[TASK ITEM]: Copy every record word for word. Pictures are not part of the copy.

(Document layout analysis data)
· · · · ·

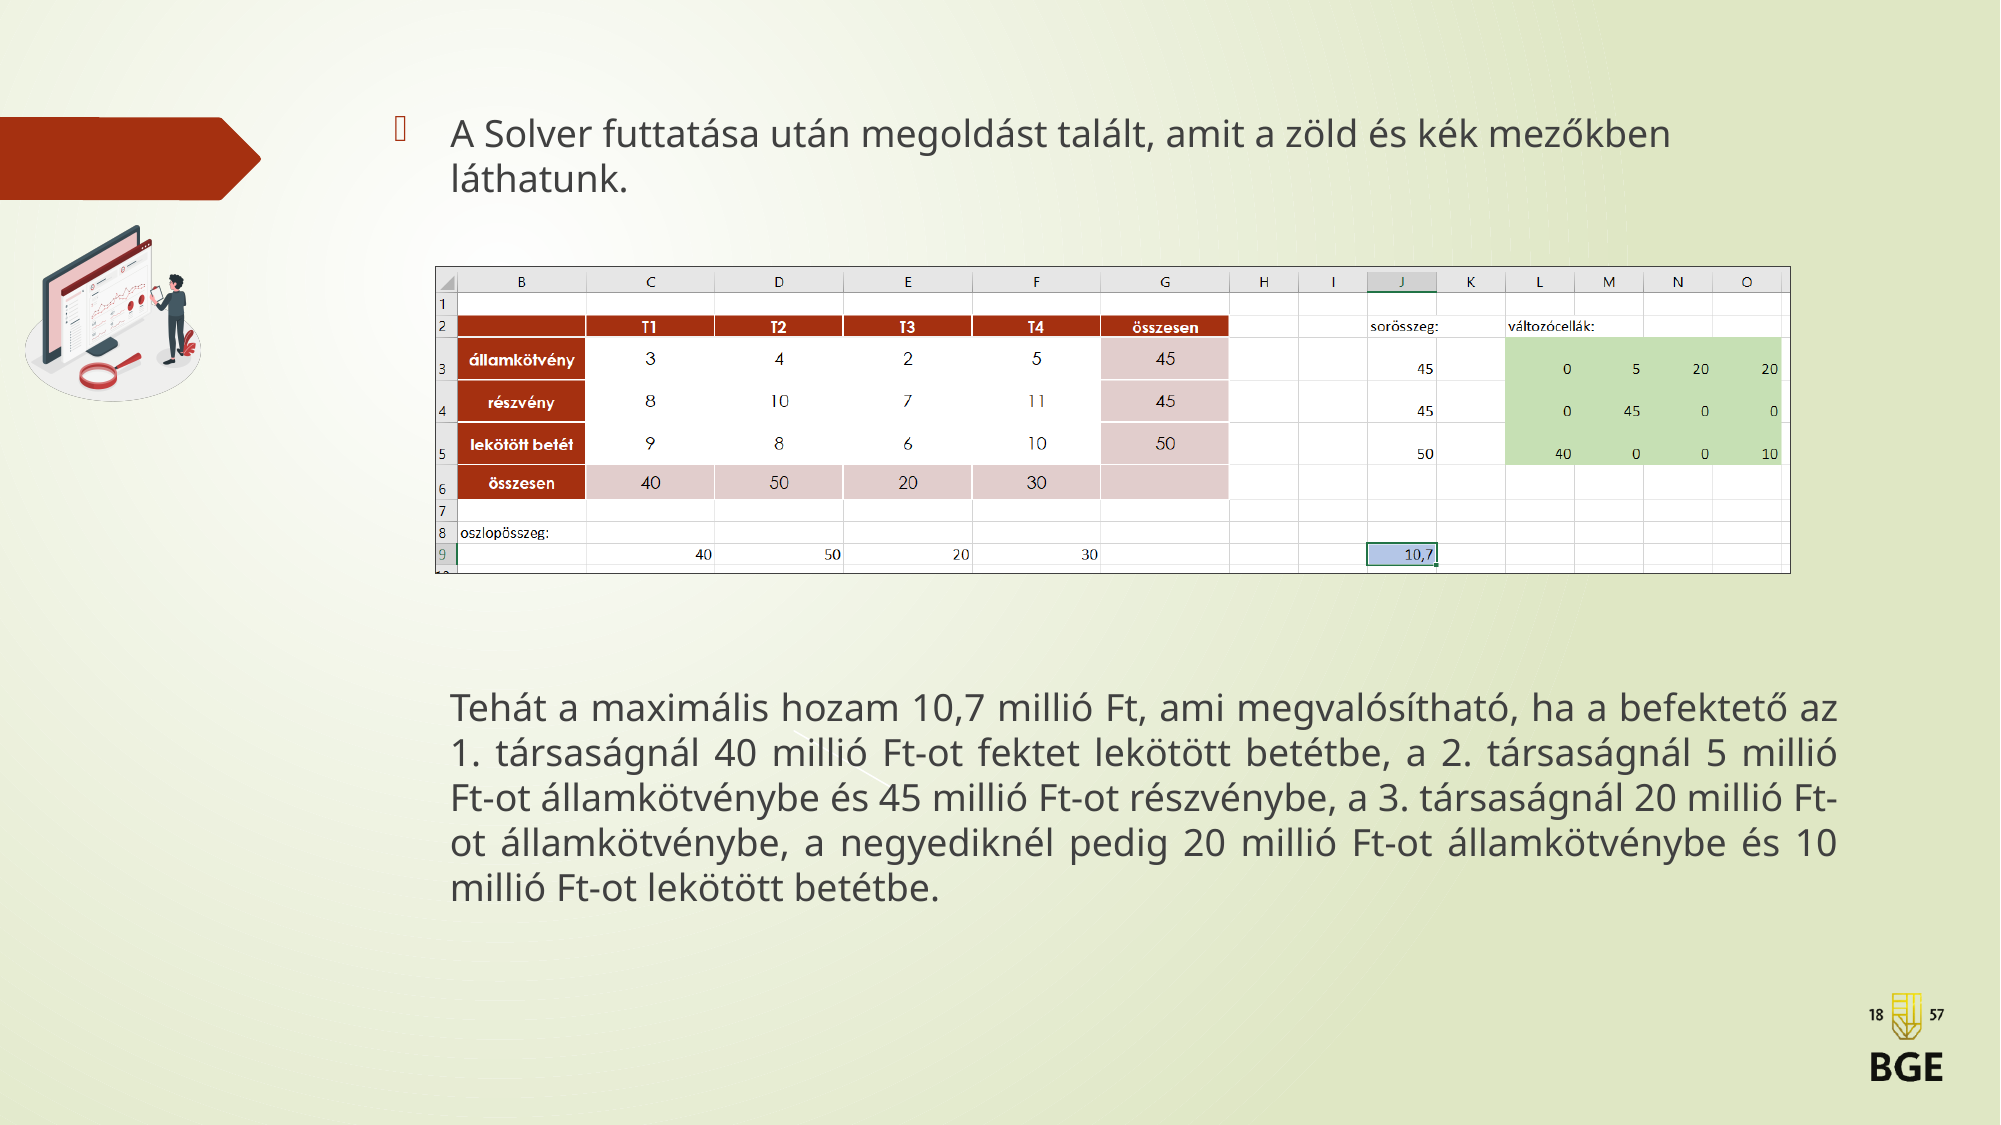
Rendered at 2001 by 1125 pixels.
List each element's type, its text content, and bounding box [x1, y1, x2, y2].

text_box Tehát a maximális hozam 10,7 millió Ft, ami megvalósítható, ha a befektető az 1. társaságnál 40 millió Ft-ot fektet lekötött betétbe, a 2. társaságnál 5 millió Ft-ot államkötvénybe és 45 millió Ft-ot részvénybe, a 3. társaságnál 20 millió Ft-ot államkötvénybe, a negyediknél pedig 20 millió Ft-ot államkötvénybe és 10 millió Ft-ot lekötött betétbe. [435, 676, 1855, 917]
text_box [793, 730, 893, 789]
picture [17, 217, 208, 408]
picture [1853, 984, 1958, 1090]
list A Solver futtatása után megoldást talált, amit a zöld és kék mezőkben láthatunk. [379, 102, 1863, 974]
picture [434, 266, 1791, 575]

· · · · ·

[SOLUTION TO THE EXERCISE]:
Rendered at 2001 by 1125 pixels.
List each element's type, its text content, and bounding box [x1, y1, x2, y2].

text_box Tehát a maximális hozam 10,7 millió Ft, ami megvalósítható, ha a befektető az 1. társaságnál 40 millió Ft-ot fektet lekötött betétbe, a 2. társaságnál 5 millió Ft-ot államkötvénybe és 45 millió Ft-ot részvénybe, a 3. társaságnál 20 millió Ft-ot államkötvénybe, a negyediknél pedig 20 millió Ft-ot államkötvénybe és 10 millió Ft-ot lekötött betétbe. [435, 676, 1855, 917]
text_box [793, 730, 893, 789]
picture [17, 217, 208, 408]
picture [1853, 984, 1958, 1090]
list A Solver futtatása után megoldást talált, amit a zöld és kék mezőkben láthatunk. [379, 102, 1863, 974]
picture [434, 266, 1791, 575]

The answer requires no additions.